(Saved data entries)
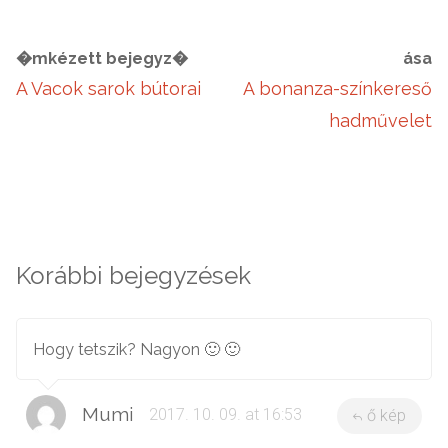
�mkézett bejegyz�
ása
A Vacok sarok bútorai
A bonanza-színkereső
hadművelet
Korábbi bejegyzések
Hogy tetszik? Nagyon 🙂 🙂
Mumi
2017. 10. 09. at 16:53
ő kép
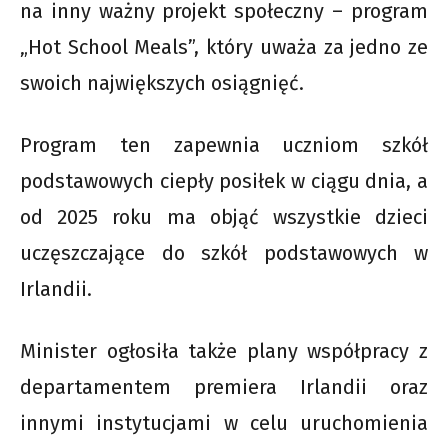
na inny ważny projekt społeczny – program
„Hot School Meals”, który uważa za jedno ze
swoich największych osiągnięć.
Program ten zapewnia uczniom szkół
podstawowych ciepły posiłek w ciągu dnia, a
od 2025 roku ma objąć wszystkie dzieci
uczęszczające do szkół podstawowych w
Irlandii.
Minister ogłosiła także plany współpracy z
departamentem premiera Irlandii oraz
innymi instytucjami w celu uruchomienia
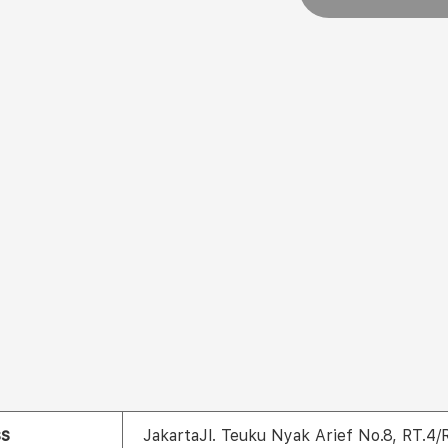
ss
JakartaJl. Teuku Nyak Arief No.8, RT.4/R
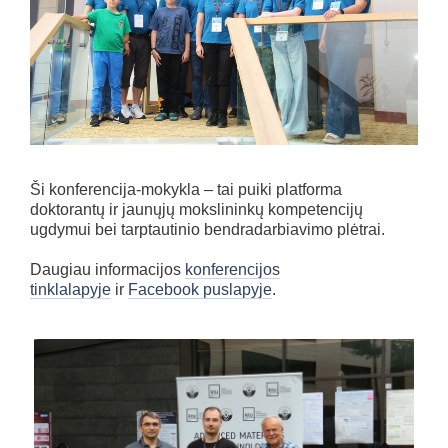
Ši konferencija-mokykla – tai puiki platforma
doktorantų ir jaunųjų mokslininkų kompetencijų
ugdymui bei tarptautinio bendradarbiavimo plėtrai.
Daugiau informacijos
konferencijos
tinklalapyje
ir
Facebook puslapyje
.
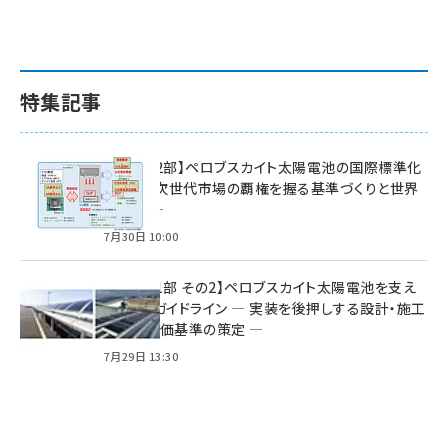
特集記事
特集【第2部】ペロブスカイト太陽電池の国際標準化
戦略 ― 次世代市場の覇権を握る基準づくりと世界
の動向 ―
7月30日 10:00
特集【第1部 その2】ペロブスカイト太陽電池を支え
る2つのガイドライン ― 実装を後押しする設計・施工
方針と評価基準の策定 ―
7月29日 13:30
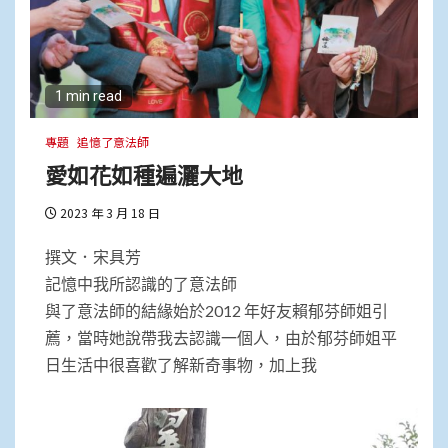
1 min read
專題
追憶了意法師
愛如花如種遍灑大地
2023 年 3 月 18 日
撰文．宋具芳
記憶中我所認識的了意法師
與了意法師的結緣始於2012 年好友賴郁芬師姐引
薦，當時她說帶我去認識一個人，由於郁芬師姐平
日生活中很喜歡了解新奇事物，加上我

§ EXERCISE AIM
Quote the data above in full and without alteration; skip the pictures.

§ SOLUTION TO THIS PROBLEM
�mkézett bejegyz�
ása
A Vacok sarok bútorai
A bonanza-színkereső
hadművelet
Korábbi bejegyzések
Hogy tetszik? Nagyon 🙂 🙂
Mumi
2017. 10. 09. at 16:53
ő kép
na inny ważny projekt społeczny – program
„Hot School Meals”, który uważa za jedno ze
swoich największych osiągnięć.
Program ten zapewnia uczniom szkół
podstawowych ciepły posiłek w ciągu dnia, a
od 2025 roku ma objąć wszystkie dzieci
uczęszczające do szkół podstawowych w
Irlandii.
Minister ogłosiła także plany współpracy z
departamentem premiera Irlandii oraz
innymi instytucjami w celu uruchomienia
ss
JakartaJl. Teuku Nyak Arief No.8, RT.4/R
Ši konferencija-mokykla – tai puiki platforma
doktorantų ir jaunųjų mokslininkų kompetencijų
ugdymui bei tarptautinio bendradarbiavimo plėtrai.
Daugiau informacijos
konferencijos
tinklalapyje
ir
Facebook puslapyje
.
特集記事
特集【第2部】ペロブスカイト太陽電池の国際標準化
戦略 ― 次世代市場の覇権を握る基準づくりと世界
の動向 ―
7月30日 10:00
特集【第1部 その2】ペロブスカイト太陽電池を支え
る2つのガイドライン ― 実装を後押しする設計・施工
方針と評価基準の策定 ―
7月29日 13:30
1 min read
專題
追憶了意法師
愛如花如種遍灑大地
2023 年 3 月 18 日
撰文．宋具芳
記憶中我所認識的了意法師
與了意法師的結緣始於2012 年好友賴郁芬師姐引
薦，當時她說帶我去認識一個人，由於郁芬師姐平
日生活中很喜歡了解新奇事物，加上我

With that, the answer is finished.